Until passage of a 2016 charter amendment expanded its authority, the Board believed its oversight of administrative affairs was limited to hiring, evaluating, and terminating the CEO. While recent Board actions have sought to clarify the lines of authority, certain aspects of management and governance fall into gray areas. Consequently, the CEO has considerable discretion over what is reported to the Board, leaving the Board hard-pressed to assess HART’s budgeting process or hold the CEO accountable for staying within budget.

Further, HART’s oversight over its embedded third-party consultant shows a lack of consistent follow-through and monitoring of HDR or embedded HDR employees’ performances. According to the CEO, HART hires third-party consultants because it is unable to find highly qualified candidates willing to accept a City and County of Honolulu (City) salary for the positions. In addition, since HART will only operate until the Project is completed, the CEO does not want HART to have to terminate civil service employees at the end of the Project.

Why Do These Problems Matter?
The Honolulu Rail Transit Project is the largest public works project
in the State, and has been funded largely by a one-half percent City surcharge on the State general excise tax (GET). Under the 2012 Full Funding Grant Agreement with the Federal Transit Administration (FTA), increases in the Project’s costs are borne by the State and City, so rising costs have led to extensions of the GET surcharge to the end of 2030. In addition, as of January 1, 2018, the transient accommodations tax was increased by one percentage point to 10.25 percent, also through 2030, and also to help fund rail. As the price of the Project has risen, the burden on Hawai‘i residents and visitors whose tax payments must fund all overages has nearly doubled from $3.589 billion in 2012 to $7.684 billion in 2018.

Without clear lines as to the specific types of information requiring Board consideration, the CEO is given broad discretion as to what decisions are his to make. The CEO’s decision to withhold contract-specific allocated contingency from the Board deprives the Board of being able to assess the total amounts HART has budgeted for specific work and to ensure that the Project is on-budget; without that information, the CEO is not fully accountable to the Board. Similarly, we believe that the transition to an entirely different business model, P3, represents a fundamental shift in the completion and eventual operation and maintenance of the Project, and should be reported to and fully vetted by the Board, not left to the CEO. Although the CEO did decide to seek board approval, which was granted in September 2018, we do not believe that decisions of this magnitude should be subject to the CEO’s discretion.

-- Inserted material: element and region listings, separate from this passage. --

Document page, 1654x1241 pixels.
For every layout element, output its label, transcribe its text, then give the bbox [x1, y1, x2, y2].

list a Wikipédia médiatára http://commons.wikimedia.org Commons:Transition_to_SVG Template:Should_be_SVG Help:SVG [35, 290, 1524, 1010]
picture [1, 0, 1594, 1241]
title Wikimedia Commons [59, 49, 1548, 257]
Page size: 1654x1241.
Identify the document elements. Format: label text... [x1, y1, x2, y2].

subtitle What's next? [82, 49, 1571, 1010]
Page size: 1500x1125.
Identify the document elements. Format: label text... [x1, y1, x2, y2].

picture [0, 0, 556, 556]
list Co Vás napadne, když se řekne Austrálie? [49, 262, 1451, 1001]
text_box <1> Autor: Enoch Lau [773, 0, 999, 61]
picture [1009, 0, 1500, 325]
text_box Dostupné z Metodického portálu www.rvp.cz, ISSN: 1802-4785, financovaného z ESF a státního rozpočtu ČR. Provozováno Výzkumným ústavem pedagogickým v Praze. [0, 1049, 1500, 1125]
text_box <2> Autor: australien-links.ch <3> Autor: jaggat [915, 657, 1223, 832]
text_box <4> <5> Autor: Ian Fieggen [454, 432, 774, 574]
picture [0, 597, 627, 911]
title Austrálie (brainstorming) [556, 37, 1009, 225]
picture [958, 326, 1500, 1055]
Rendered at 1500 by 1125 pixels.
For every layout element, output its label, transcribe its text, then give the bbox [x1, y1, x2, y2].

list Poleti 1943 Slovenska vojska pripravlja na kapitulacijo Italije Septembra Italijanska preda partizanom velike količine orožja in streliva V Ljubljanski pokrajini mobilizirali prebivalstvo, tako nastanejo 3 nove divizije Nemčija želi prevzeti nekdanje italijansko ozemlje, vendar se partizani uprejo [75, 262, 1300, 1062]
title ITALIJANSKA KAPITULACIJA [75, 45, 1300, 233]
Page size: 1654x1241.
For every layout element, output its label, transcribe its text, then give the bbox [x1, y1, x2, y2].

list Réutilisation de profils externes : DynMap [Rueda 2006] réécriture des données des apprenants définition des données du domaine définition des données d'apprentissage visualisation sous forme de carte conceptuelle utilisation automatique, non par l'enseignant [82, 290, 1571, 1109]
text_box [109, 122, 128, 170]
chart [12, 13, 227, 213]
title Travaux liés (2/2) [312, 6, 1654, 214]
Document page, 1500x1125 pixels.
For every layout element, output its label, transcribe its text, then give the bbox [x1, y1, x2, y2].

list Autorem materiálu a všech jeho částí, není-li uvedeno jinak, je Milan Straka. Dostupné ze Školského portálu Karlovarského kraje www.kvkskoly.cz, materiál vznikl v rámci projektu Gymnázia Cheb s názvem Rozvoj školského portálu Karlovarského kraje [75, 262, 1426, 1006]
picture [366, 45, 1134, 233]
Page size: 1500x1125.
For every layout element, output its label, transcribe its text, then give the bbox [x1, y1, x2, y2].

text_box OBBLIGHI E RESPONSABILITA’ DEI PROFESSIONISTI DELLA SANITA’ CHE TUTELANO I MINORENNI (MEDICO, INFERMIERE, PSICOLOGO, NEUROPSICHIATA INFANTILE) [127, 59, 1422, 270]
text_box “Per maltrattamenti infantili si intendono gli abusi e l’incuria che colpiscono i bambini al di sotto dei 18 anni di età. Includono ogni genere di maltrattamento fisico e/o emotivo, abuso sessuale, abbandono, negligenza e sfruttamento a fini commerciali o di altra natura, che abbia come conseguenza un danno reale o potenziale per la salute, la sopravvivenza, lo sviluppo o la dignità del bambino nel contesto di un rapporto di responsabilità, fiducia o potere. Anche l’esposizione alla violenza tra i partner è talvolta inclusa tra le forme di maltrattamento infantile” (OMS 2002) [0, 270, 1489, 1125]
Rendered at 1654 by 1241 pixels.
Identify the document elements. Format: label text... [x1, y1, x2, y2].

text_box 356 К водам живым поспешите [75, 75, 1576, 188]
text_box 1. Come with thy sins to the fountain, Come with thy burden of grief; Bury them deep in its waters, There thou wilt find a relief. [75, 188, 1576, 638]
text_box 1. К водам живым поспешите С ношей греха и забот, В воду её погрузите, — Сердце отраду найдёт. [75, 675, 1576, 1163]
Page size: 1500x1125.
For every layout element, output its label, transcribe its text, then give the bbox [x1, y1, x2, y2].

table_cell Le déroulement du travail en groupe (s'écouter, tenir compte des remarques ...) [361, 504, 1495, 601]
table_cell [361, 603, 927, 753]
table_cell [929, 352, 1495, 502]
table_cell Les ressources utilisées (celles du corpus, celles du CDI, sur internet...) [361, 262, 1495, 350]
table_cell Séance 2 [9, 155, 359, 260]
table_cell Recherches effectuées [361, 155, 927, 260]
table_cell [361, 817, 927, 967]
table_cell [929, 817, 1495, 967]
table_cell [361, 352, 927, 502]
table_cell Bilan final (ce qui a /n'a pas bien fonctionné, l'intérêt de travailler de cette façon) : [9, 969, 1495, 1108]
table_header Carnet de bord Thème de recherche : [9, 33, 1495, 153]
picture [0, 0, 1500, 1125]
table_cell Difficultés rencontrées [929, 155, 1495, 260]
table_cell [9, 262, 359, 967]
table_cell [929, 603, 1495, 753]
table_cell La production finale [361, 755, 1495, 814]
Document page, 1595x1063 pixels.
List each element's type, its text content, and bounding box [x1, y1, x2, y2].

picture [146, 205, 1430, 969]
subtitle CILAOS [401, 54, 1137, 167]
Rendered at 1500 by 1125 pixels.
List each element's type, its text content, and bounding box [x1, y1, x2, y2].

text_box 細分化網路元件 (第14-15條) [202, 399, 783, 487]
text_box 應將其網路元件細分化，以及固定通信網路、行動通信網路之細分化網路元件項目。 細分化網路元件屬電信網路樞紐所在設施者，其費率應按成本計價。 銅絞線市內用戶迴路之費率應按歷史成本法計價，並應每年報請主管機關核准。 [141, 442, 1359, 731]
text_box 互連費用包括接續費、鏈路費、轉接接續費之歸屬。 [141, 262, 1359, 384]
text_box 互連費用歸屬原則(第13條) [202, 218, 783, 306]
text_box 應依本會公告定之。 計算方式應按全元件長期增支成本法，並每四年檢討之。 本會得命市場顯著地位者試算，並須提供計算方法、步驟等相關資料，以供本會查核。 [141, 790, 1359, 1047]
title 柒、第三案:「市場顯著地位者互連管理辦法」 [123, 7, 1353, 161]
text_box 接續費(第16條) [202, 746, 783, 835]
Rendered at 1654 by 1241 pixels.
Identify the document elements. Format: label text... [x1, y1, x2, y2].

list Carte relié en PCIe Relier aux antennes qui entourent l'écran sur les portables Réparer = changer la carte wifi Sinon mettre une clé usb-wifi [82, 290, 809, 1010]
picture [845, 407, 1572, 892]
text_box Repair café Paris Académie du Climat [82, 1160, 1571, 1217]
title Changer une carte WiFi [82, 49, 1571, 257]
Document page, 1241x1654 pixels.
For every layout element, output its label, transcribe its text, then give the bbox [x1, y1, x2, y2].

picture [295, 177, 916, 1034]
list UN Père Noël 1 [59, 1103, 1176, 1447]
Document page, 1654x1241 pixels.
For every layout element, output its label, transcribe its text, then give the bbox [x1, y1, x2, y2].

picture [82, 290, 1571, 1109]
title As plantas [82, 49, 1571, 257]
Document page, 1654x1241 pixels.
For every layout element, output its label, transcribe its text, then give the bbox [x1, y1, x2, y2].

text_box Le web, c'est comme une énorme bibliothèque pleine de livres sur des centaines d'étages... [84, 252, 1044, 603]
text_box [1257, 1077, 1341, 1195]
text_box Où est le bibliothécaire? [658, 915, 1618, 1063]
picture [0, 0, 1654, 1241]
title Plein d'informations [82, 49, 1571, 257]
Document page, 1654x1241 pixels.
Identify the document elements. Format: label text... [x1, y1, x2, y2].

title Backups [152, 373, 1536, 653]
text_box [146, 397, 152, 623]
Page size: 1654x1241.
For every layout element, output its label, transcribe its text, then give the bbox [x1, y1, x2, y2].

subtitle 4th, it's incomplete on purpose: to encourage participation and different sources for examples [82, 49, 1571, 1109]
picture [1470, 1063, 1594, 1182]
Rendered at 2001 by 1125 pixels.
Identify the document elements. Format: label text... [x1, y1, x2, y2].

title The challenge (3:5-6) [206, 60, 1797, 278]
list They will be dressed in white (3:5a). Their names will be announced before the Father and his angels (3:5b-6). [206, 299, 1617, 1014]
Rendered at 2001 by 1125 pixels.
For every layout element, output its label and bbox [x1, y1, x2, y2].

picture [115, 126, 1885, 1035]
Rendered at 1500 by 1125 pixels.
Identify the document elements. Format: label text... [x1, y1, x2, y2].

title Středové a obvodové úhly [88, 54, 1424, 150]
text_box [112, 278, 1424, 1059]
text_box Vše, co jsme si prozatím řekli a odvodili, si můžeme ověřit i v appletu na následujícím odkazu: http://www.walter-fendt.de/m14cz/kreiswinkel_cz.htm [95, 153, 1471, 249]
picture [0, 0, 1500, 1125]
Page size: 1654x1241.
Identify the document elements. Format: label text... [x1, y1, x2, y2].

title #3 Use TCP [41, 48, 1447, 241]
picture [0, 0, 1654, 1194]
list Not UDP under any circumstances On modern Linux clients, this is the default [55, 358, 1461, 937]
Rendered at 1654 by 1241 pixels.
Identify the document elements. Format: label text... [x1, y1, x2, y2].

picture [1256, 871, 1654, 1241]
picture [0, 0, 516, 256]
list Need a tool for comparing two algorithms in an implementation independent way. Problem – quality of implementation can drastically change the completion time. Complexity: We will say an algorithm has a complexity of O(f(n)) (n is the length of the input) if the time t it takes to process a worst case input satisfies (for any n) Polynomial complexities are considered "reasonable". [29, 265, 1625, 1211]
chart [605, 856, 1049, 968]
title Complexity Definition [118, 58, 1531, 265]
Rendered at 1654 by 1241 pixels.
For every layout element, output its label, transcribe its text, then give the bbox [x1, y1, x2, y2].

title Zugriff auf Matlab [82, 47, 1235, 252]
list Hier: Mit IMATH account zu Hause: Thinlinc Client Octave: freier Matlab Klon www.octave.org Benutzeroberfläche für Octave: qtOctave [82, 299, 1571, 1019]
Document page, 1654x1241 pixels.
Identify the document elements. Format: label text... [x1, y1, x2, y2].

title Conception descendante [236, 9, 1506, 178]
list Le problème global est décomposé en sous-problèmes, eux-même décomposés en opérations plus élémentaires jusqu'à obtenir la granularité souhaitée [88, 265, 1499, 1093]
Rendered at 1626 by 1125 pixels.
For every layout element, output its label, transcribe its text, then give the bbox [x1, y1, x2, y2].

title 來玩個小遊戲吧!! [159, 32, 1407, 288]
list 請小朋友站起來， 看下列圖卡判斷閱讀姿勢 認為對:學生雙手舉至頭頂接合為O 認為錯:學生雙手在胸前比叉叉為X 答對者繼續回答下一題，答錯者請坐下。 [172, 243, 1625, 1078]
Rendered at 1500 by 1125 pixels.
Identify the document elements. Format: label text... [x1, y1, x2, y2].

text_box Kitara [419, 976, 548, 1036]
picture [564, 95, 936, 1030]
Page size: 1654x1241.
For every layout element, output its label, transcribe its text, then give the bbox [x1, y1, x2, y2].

Moreover, with these mounting costs as a backdrop, HART continues to use HDR to staff its key management positions at a cost of $9.6 million per year, or $800,000 per month. Based on an average of 19 HDR-provided employees, HART pays HDR over $505,000 per HDR staff per year or over $42,000 per HDR staff per month. Yet HART does not evaluate the performance of the embedded HDR employees; HART does not even evaluate HDR, generally. But, HART’s ability to complete the Project within the current budget and by the current opening date is dependent on HDR’s employees.

As the FTA has pointed out, filling key management positions with third-party consultants instead of HART employees is less than optimal, leading to less “ownership” and accountability. While we recognize the CEO’s concerns about the eventual shuttering of HART’s operations, there is still a long way to go until the end of the line.